In the first, regional mobile-money specialist LeapFrog Investments has secured $350m of backing from insurance giant Prudential to fund a host of new services across the continent, forming a strategic partnership.
Meanwhile, Cape Town-based fintech firm Jinja Interactive has been purchased outright by Deloitte Digital – an online strategy agency with headquarters in Belfast and London that works as a specialist offshoot of the Big Four auditor.
Announcing Prudential’s hefty stake, Charles Lowrey – executive vice president and COO of the firm’s International Businesses wing – said that the LeapFrog deal reflects its belief that Africa “offers tremendous potential for growth over the long term”.
LeapFrog founder and CEO Dr Andrew Kuper explained: “The global insurance industry is looking for ways to close the protection gap for millions of people in emerging markets.

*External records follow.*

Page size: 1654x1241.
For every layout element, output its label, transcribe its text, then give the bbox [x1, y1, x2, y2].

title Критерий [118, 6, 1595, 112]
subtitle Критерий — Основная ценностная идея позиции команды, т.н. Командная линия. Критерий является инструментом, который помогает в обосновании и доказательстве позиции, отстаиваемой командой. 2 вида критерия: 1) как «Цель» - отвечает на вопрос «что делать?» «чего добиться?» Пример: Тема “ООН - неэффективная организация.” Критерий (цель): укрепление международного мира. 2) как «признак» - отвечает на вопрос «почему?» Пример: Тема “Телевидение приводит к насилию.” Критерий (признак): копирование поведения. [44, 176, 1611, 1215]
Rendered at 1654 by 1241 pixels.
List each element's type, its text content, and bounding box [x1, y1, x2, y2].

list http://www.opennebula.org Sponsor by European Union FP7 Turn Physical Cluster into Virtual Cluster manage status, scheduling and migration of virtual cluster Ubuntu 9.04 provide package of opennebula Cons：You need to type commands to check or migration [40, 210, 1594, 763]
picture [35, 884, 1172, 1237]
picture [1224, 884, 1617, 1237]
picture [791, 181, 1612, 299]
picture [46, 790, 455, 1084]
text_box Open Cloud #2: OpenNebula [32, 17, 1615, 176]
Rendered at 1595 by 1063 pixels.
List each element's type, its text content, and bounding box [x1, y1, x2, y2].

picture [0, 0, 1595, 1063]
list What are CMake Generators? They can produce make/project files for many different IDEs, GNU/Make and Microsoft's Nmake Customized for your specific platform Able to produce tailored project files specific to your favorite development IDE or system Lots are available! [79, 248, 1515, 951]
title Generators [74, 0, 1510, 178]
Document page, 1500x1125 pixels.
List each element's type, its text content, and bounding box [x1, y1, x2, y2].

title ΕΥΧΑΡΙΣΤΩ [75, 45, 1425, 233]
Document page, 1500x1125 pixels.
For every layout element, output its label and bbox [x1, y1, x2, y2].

This partnership will help address that need, while tapping some of the world’s highest growth markets.“
He added: “By enabling LeapFrog to pursue larger and more established assets than [we have been able to] via our private-equity funds, this partnership also diversifies our capabilities as an alternative-investment group.”
Welcoming his firm’s new division into the fold, Deloitte Digital lead director Valter Adão said of the Jinja Interactive team: “They will help reinforce our ability to set ourselves apart by engaging our clients with strategic and innovative thinking, emerging and exponential technologies and creative design.”
Adão added that Jinja’s main service offering will continue its existing focus on strategy, design and digital development in the wealth- and asset-management arena, with an emphasis on digital investment and advice management.
Former Jinja Interactive managing director – now Deloitte Digital associate director – Morné Fischer said: “Digital advice management (aka robo-advisory services) has been a major growth market in recent years in mature economies, but is only starting to gain traction in South Africa.
“We believe that this global trend is perfectly suited to the South African market – it keeps investor costs down in an increasingly price-sensitive market, and it allows businesses to decrease the costs to administer individual investment portfolios, thereby broadening their market.”
The deals mark astute manoeuvres from Prudential and Deloitte, following a Davos conference at the beginning of the year that was dominated by talk of the competitive threats that fintech firms pose to traditional institutions.
Indeed, according to the Financial Times, topics such as blockchain software took precedence over issues related to the heavyweight Basel III regulations.